Born in Wellington, 1973, Matt Ellwood gained his BFA from the Elam School of Fine Arts, University of Auckland, in 1996, and went on to graduate with a PgDip in Teaching in 1997. After four years of running a high school senior art department he went back to post graduate study at Elam and graduated in 2003 with a Master of Fine Arts (1st class honors). During his time as a Masters student, he was awarded the Vice Chancellor's Scholarship for Outstanding Achievement and was included in Break - the Govett Brewster Gallery's biennial review of contemporary NZ art. He has exhibited widely in New Zealand and Australia as well as internationally and is included in publications such as Warwick Brown's 'Seen This Century' a collector's guide book, 2009. He is also included in The Drawing Center NYC's online viewing program. He has been the recipient of the Wallace Trust Development Award (2004) including a 3 month studio residency at the International Studio and Curatorial Program in New York and the Wallace Trust Kaipara Foundation Award (2011) including a 3 month studio residency at the Altes Spital cultural center in Solothurn, Switzerland.
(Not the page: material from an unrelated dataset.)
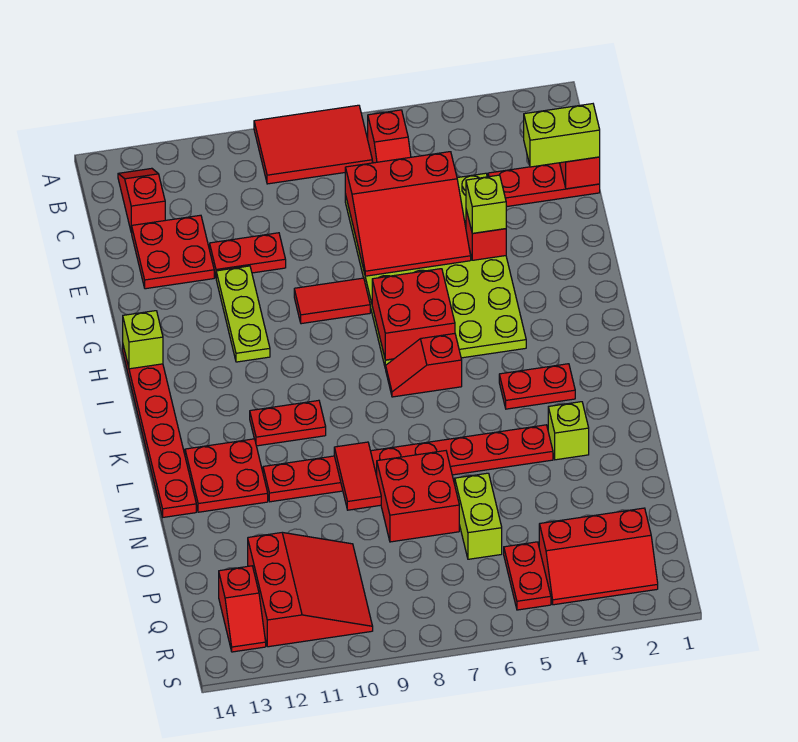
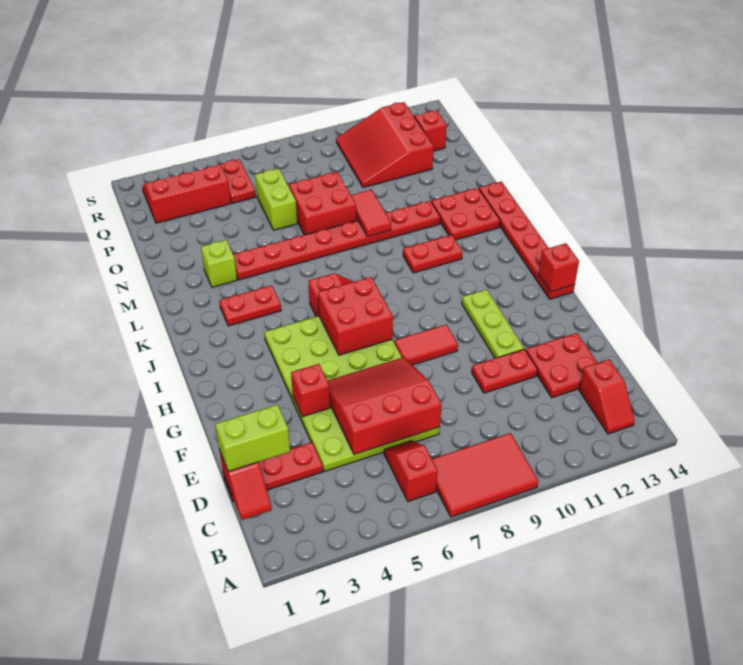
lime brick F4 level 3 -> none
lime brick H14 level 2 -> red brick H14 level 2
Matt Ellwood has continued to live in Auckland where he is now the Head of Fine Arts at Whitecliffe College of Arts and Design. He is represented in New Zealand by Melanie Roger Gallery, Auckland.
Matt Ellwood, Negotiations & Love Songs
Wednesday, 4 March 2009, 12:45 pm
Press Release: Michael Lett
Matt Ellwood Negotiations & Love Songs
Michael Lett
11 April - 7 March 2009
Preview Wednesday 11 March 6-8pm
Michael Lett is pleased to present Negotiations & Love Songs, an exhibition of new work by Matt Ellwood.
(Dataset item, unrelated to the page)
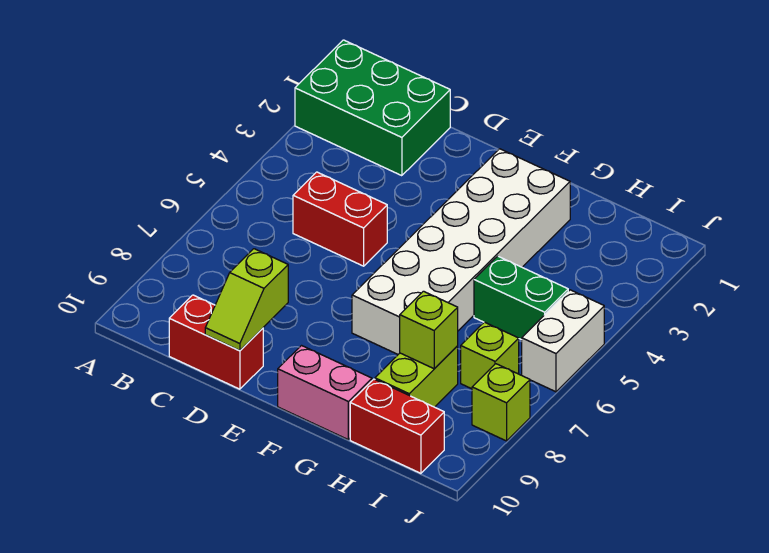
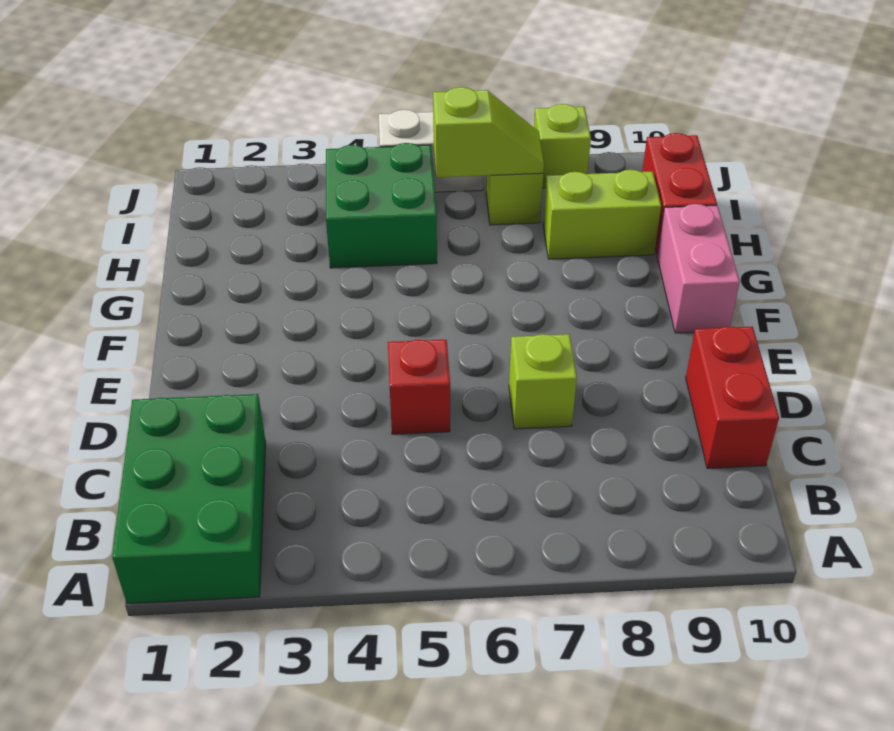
red brick C5:D5 level 1 -> red brick D5 level 1
lime slope D9:D10 level 2 top 9 -> lime slope I6:I7 level 2 top 6
white brick F2:G7 level 1 -> none
green brick H5:I5 level 1 -> green brick H4:I5 level 1
lime brick H8 level 2 -> lime brick D7 level 1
Ellwood employs the vocabularies of child's toys, lollies, soft-porn and 1970s era magazine advertising as abundant resources for appropriative art making. The two sculptures in Negotiations & Love Songs take the form of oversized figurines that at first appear as exact, albeit up-scaled, replicas of a Smurf and a Lego Ferrari driver, however, on closer inspection, the Smurf's tail has been transplanted onto the front of his trousers and the Ferrari driver's usually red helmet has been rendered a fleshy pink. Ellwood's seemingly slight formal manipulations reveal characters newly laden with sexual innuendo and forefront an abiding tension between delinquency, cynicism and complicit pleasure.
These particularly masculine figures are complemented by a drawing that stretches the length of the gallery - a compendium of hairstyles of Playboy centerfolds from 1970-1979. Disembodied, and distinctively 70s in style, these hairstyles become icons for the era marked by relaxed censorship laws and the resulting Playboy boom-time, while also acting as a fittingly obsessive register of his own personal collection of magazines. Combining the mythical status of centerfolds in soft-porn's heyday and the characters a boy would have grown up with in this decade, Ellwood sets up allegorical filters for a playful, but equally perverse, subversion of master discourses around desire and consumption.
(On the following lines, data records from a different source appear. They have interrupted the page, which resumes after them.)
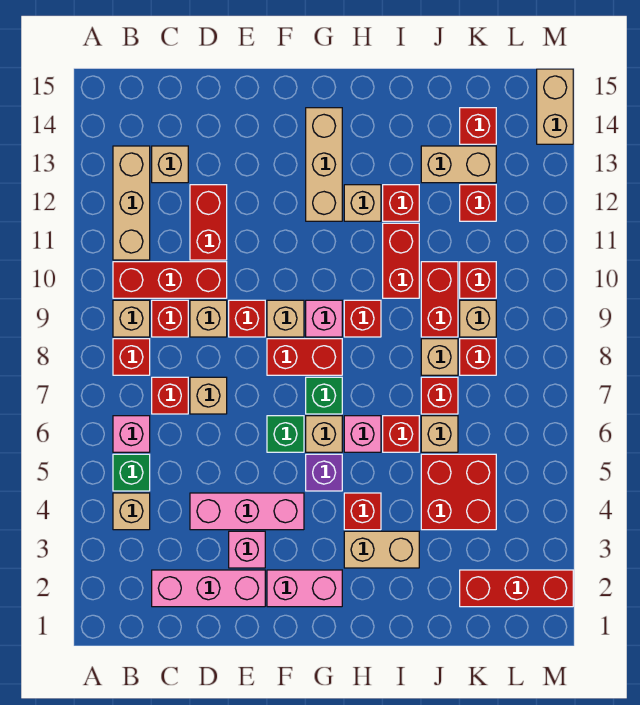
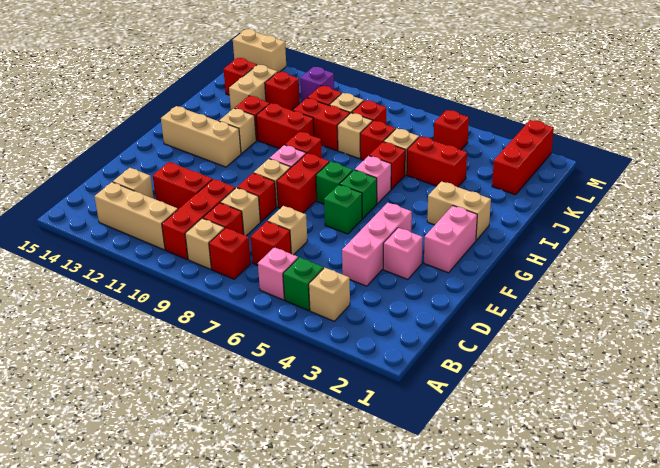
pink brick C2:E2 level 1 -> none
purple brick G5 level 1 -> purple brick L11 level 1
tan brick G6 level 1 -> green brick G6 level 1
tan brick H3:I3 level 1 -> tan brick H2:H3 level 1
red brick H4 level 1 -> red brick L5 level 1
red brick J4:K5 level 1 -> red brick J4:J5 level 1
Ellwood was born in Wellington in 1973 and now lives and works in Auckland, New Zealand where he is a Senior Lecturer in Fine Arts at Whitecliffe College of Arts and Design. Since graduating from the University of Auckland's Elam School of Fine Arts Masters program in 2003, Ellwood has maintained an exhibition schedule in New Zealand and Australia. In 2004 he was awarded the Wallace Trust Development Award and New York studio residency. Most recently he staged a two-person exhibition, Girls & Boys, with Steve Carr at Melbourne's Silvershot Gallery. This is Ellwood's third solo exhibition at Michael Lett, preceded by Pleasure, Satisfaction in 2005 and Tastes Good in 2006.